And once you release new Awesome Fully Scientific Chatbot Scoring System, tell everyone about it, explain how much better it is and you will be in charge of "the vibe check".

If you can't make one because of a never-ending fight over what would be "an objective" test then it's your problem. Consider "good enough" aspects versus elusive perfect ones. Public will gladly use test that is "good enough" instead of waiting 10+ years before researchers finish duking it out about methodology.

eAbyss · May 14, 2024

alors said:
No, but AI can come up with them for cheaper than a Getty Images subscription!*

* because they trained the model on Getty Images without paying**

** okay, I don't condone it, but I can kind of understand this one

How do you think humans learn?

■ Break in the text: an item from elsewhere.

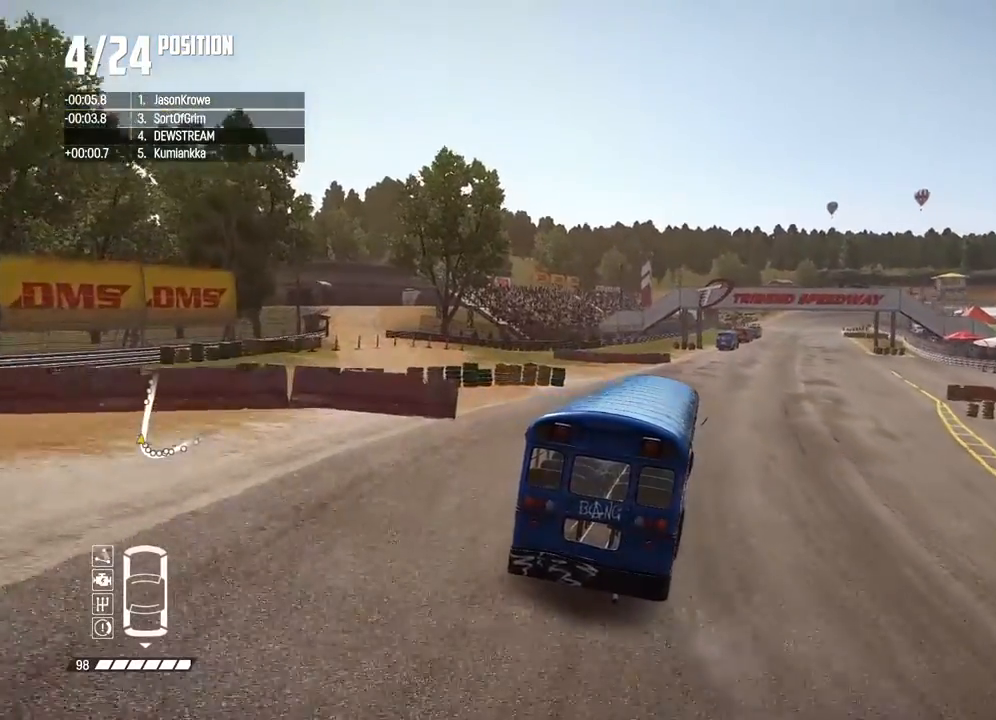
{"dt_ms": 500, "buttons": ["R2"], "left_stick": "center", "right_stick": "center", "button_events": []}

They train on existing content. Should an artist have to pay Getty Images every time they see one of its pictures somewhere online?

Carewolf · May 14, 2024

thelee said:
boy there really is a stock image for almost anything, eh?

Well, there is now..

ChronocidalManiac · May 14, 2024

Migz-DH said:
Wait... there's such a thing as a chatbot ... leaderboard? wtf?

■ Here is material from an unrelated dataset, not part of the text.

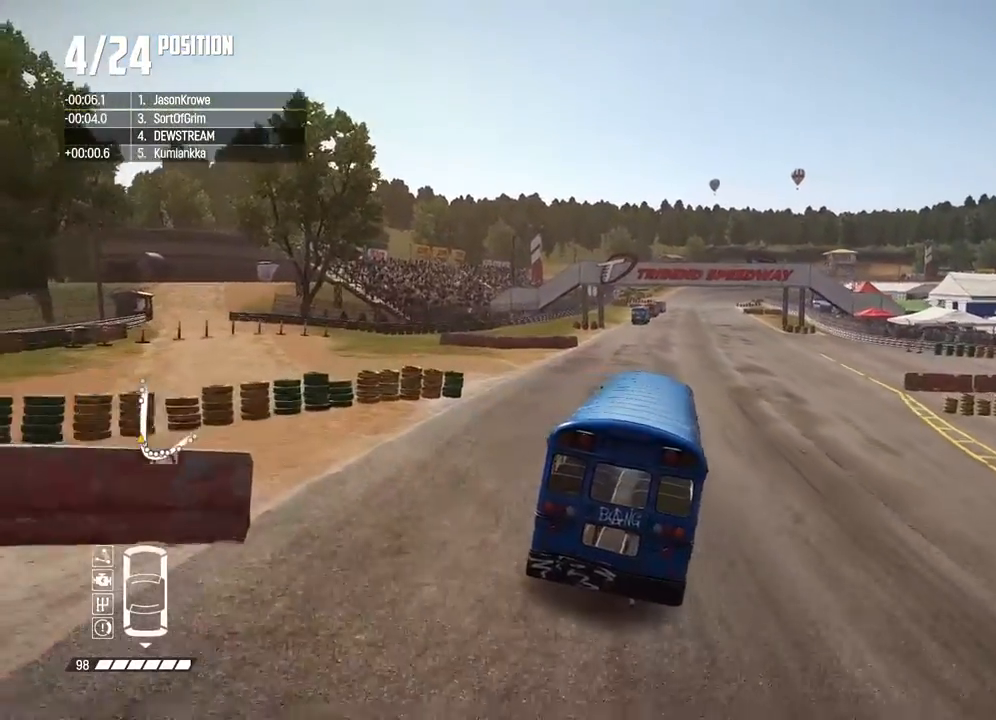
{"dt_ms": 500, "buttons": ["R2"], "left_stick": "left", "right_stick": "center", "button_events": []}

Wait till you see the Human leaderboard that they keep.

MHStrawn · May 14, 2024

stackman said:
The thing is, that's already happened. And not in the last year, or the last few years -it's been the case pretty much since, well, since people.

Have to disagree.

From the time I was born in the mid-60's until - oh, the explosion of right-wing media, vast majority of Americans agreed on general facts. This might have been a unique time period but it was the norm for many. IMO this was due to the limited means of media distribution. There were only 3 TV channels and those 3 channels expressed similar attitudes about rule of law, the value of democracy, etc.

unequivocal · May 14, 2024

terrydactyl said:
Chess has objective outcomes. What is the objective test for chatbots?

Fair point but I don't think using elo for gymnastics would be weird and that has subjective scoring like this system. Granted the judges are trained but since llms are supposed to work for untrained users it doesn't seem weird to me to evaluate them based on the response / experience of untrained users, at least as one benchmark. (obviously there should be safety evaluation by the manufacturers)

Xepherys · May 14, 2024

ChronocidalManiac said:
Wait till you see the Human leaderboard that they keep.

Ah, you must be talking about China?

Psychophant · May 14, 2024

And what is the ELO of an average human?

Peldor · May 14, 2024

Migz-DH said:
Wait... there's such a thing as a chatbot ... leaderboard? wtf?

It's going to be much weirder in a couple of years when the chatbots form their own ELO rankings of people.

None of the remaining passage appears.